#### Stored data entries
------
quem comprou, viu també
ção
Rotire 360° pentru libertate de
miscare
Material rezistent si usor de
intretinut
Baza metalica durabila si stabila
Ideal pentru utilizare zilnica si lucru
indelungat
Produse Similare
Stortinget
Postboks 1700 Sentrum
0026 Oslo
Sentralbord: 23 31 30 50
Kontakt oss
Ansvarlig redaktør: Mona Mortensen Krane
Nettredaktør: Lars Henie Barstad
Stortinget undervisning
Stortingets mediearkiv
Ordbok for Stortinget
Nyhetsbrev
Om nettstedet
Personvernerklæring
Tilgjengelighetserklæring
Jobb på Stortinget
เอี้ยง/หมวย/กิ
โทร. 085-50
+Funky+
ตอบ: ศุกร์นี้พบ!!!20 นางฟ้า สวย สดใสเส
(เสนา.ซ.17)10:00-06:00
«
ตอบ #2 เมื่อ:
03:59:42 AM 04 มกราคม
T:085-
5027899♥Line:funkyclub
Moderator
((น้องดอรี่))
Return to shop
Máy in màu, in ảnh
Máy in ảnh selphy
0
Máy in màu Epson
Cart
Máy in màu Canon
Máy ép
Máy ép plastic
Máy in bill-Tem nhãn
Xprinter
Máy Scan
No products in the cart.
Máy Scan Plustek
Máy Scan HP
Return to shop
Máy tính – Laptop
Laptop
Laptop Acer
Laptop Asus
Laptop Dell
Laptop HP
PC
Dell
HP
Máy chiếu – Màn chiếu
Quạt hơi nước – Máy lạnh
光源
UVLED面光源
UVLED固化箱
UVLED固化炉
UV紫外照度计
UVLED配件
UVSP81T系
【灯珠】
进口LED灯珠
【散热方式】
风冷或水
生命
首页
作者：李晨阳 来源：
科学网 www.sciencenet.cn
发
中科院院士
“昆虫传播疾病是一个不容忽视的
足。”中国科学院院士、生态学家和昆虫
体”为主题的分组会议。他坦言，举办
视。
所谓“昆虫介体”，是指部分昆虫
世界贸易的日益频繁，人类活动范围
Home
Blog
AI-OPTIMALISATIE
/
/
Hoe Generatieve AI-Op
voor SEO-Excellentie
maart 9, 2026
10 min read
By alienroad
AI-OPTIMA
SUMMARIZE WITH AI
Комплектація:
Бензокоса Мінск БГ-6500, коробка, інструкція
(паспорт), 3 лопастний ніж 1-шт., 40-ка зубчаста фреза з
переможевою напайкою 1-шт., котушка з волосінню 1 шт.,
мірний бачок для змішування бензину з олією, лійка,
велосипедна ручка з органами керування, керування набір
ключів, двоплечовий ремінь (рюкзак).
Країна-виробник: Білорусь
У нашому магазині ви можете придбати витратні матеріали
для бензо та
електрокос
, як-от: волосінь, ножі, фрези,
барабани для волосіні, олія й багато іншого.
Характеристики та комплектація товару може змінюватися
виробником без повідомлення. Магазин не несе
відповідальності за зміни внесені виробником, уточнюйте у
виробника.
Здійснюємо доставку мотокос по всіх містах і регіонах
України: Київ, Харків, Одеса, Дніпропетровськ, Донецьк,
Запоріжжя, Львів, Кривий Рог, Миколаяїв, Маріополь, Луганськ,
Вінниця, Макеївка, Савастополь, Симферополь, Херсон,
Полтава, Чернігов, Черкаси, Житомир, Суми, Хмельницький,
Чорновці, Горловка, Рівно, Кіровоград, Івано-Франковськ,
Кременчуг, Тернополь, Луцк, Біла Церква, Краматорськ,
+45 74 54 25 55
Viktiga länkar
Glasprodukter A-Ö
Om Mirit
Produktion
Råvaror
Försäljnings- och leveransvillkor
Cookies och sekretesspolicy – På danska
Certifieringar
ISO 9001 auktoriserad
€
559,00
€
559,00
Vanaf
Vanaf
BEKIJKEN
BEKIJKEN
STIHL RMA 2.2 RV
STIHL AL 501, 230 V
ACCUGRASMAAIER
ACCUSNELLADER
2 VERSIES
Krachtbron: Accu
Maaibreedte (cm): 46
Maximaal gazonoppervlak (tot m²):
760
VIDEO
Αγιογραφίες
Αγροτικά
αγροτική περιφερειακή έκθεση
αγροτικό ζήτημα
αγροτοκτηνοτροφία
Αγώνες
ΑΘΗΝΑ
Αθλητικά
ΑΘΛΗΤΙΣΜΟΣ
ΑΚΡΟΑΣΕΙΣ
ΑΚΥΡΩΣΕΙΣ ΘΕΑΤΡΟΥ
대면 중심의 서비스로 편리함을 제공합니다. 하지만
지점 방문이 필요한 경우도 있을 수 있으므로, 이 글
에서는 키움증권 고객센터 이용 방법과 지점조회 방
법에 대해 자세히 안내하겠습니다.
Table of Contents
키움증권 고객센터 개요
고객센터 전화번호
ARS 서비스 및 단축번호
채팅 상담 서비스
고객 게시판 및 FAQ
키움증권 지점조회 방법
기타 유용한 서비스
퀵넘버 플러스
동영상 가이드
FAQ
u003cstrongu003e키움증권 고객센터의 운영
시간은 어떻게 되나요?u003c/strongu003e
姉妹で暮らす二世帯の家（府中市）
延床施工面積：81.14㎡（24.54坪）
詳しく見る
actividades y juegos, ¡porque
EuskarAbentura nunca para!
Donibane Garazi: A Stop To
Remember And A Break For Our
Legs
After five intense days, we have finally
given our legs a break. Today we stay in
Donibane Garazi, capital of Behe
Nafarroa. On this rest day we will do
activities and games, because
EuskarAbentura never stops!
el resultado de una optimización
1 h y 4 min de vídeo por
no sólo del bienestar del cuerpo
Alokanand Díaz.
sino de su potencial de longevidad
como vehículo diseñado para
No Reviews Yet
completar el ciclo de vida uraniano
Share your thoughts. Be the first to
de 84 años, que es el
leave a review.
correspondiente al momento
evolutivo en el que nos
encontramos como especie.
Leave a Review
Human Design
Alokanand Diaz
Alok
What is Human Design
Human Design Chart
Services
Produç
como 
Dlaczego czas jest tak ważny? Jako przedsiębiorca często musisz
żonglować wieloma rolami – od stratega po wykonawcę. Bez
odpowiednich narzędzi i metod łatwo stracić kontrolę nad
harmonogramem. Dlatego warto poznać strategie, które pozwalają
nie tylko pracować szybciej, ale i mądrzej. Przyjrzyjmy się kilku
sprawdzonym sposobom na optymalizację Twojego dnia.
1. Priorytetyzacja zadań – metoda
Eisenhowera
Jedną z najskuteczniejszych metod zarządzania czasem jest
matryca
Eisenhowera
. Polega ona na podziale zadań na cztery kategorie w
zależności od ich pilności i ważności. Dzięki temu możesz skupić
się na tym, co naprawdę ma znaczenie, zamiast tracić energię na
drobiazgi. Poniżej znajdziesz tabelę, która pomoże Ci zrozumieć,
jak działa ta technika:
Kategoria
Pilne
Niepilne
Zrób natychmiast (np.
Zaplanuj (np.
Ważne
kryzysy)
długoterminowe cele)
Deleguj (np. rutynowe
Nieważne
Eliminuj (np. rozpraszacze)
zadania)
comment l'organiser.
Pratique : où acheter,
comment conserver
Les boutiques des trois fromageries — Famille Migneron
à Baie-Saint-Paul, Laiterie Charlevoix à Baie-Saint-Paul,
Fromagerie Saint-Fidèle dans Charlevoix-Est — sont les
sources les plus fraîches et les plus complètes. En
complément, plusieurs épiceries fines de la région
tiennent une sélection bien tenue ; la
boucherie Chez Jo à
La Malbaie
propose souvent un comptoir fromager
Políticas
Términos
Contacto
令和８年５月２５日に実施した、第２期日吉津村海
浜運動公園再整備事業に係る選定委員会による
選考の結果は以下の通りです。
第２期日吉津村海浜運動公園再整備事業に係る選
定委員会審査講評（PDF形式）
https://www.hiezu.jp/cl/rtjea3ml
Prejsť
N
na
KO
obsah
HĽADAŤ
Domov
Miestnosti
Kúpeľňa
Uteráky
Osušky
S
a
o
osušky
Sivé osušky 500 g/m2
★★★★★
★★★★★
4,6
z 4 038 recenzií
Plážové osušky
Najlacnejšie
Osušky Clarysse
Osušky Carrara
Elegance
------
#### JOB
Repeat exactly the lines above from the one with "키움증권 지점조회 방법" up to and including the one with "de 84 años, que es el". No other line belongs in the reply.

#### SOLUTION TO THE EXERCISE
키움증권 지점조회 방법
기타 유용한 서비스
퀵넘버 플러스
동영상 가이드
FAQ
u003cstrongu003e키움증권 고객센터의 운영
시간은 어떻게 되나요?u003c/strongu003e
姉妹で暮らす二世帯の家（府中市）
延床施工面積：81.14㎡（24.54坪）
詳しく見る
actividades y juegos, ¡porque
EuskarAbentura nunca para!
Donibane Garazi: A Stop To
Remember And A Break For Our
Legs
After five intense days, we have finally
given our legs a break. Today we stay in
Donibane Garazi, capital of Behe
Nafarroa. On this rest day we will do
activities and games, because
EuskarAbentura never stops!
el resultado de una optimización
1 h y 4 min de vídeo por
no sólo del bienestar del cuerpo
Alokanand Díaz.
sino de su potencial de longevidad
como vehículo diseñado para
No Reviews Yet
completar el ciclo de vida uraniano
Share your thoughts. Be the first to
de 84 años, que es el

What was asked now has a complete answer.